Le second billet donne un aperçu du résultat : 12 669 chansons. Et quelques leçons, qui finalement vont au-delà de la musique proprement dite.

  1. La musique est constamment présente, et rythme sa journée au point qu’on peut, juste avec ses données musicales, voir le découpage de ses jours : quand il dort, quand il se couche tard ; on voit que le travail collectif de type réunions est plutôt le matin et le travail plus personnel, concentré (avec casque sur les oreilles), plutôt l’après-midi ; etc.
  2. l’habitude de faire des listes elle-même change sa façon de consommer de la musique : en fin d’année, il a tendance à réécouter les morceaux de début d’année parce qu’il pense au bilan de son année, et aux classements qu’il affectionne de produire (albums préférés, etc.)
  3. un changement de travail modifie sa façon d’écouter de la musique (plus ou moins de réunions, etc.)
  4. il subit la musique de son fils de 4 ans
  5. La musique est géographiquement partout : chez lui, au bureau, dans les transports, dans les lieux publics. Et comme ses écoutes sont géolocalisées, on peut facilement faire une carte pour voir les lieux de sa vie : travail, domicile, déplacements professionnels dans d’autres villes. Cela prouve à mes yeux que ces listes sont sous-jacentes pour beaucoup d’entre nous : le téléphone est l’outil de sa musique, et le téléphone fait comme une doublure de données attachée au tissu de sa vie. Ceux qui disent que nous n’avons plus de vie privée le disent le plus souvent de façon cynique et intéressée, ou au contraire avec dégoût, dans un rejet de la modernité. Ça ne veut pas dire que c’est entièrement faux. Mais la petite expérience d’Eric Boam laisse deviner qu’on aussi s’approprier ce nouvel état de fait, et en faire un composant conscient de sa propre existence.

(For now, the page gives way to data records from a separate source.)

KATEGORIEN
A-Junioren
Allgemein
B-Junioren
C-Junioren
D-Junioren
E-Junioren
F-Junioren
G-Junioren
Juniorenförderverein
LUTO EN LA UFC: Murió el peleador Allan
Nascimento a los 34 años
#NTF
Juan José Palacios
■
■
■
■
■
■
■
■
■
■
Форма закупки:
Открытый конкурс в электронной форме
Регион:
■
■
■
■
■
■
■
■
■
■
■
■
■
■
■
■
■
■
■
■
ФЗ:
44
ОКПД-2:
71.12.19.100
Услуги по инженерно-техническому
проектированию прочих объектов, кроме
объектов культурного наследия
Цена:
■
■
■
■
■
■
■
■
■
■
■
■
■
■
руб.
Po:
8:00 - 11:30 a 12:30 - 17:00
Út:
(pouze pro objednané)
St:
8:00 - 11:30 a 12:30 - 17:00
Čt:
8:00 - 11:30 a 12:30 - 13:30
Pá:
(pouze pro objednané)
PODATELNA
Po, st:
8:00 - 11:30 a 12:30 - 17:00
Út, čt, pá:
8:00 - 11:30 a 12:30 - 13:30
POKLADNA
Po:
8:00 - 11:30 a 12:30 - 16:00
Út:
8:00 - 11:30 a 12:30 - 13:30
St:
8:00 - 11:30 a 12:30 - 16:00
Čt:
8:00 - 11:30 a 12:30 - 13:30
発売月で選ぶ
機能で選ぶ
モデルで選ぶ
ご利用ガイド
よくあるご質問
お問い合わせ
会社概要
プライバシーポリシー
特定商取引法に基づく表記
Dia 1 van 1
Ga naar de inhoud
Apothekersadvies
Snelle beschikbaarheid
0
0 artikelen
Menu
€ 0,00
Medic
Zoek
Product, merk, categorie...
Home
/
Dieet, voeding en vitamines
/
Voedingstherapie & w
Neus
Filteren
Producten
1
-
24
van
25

5. Collection de procès : objet #2

Je parlais la semaine dernière du procès, aux États-Unis, d’une mamie qui a dégommé un drone de loisir au fusil de chasse. Je crois que je devrais commencer une collection des meilleurs « procès internet », une sorte de Cabinet d’Amateur ou de liste perecquienne des meilleures collisions entre internet et les lois de notre quotidien.

Car j’ai trouvé un autre procès cette semaine qui m’a bien plu.

Le journal en ligne The Local Autriche a cette pépite : une jeune femme de 18 ans a porté plainte contre ses parents parce qu’ils avaient partagé des centaines de photos d’elle sur Facebook, où ils ont 700 « amis ». Des photos sur son pot, à poil sur le tapis du salon à 3 ans, etc. jusqu’à 18 ans.

Le procès aura lieu en novembre et il semble qu’elle ait des chances raisonnables de l’emporter. Précisons qu’elle leur a demandé de les enlever et qu’ils ont refusé.

Pour rappel aux parents qui me lisent, la loi française est très sévère à cet égard, et le droit à l’image très protégé : publier des photos sans le consentement d’une personne peut valoir jusqu’à 1 an de prison et 45 000 € d’amende. Il n’est pas sûr que le fait que la personne en question soit votre enfant change quoi que ce soit à l’affaire.

Personnellement, je suis impatient que cette génération accède à l’âge adulte et commence, par exemple, à candidater à des élections quelconques. Imaginez que Sarkozy, par exemple, ou Paul Bismuth, ai laissé en ligne, depuis son plus jeune âge, une abondante documentation sur ses moindres faits et gestes ? En vérité je vous le dis : il n’y a pas eu de meilleure époque pour être romancier. Ou satiriste.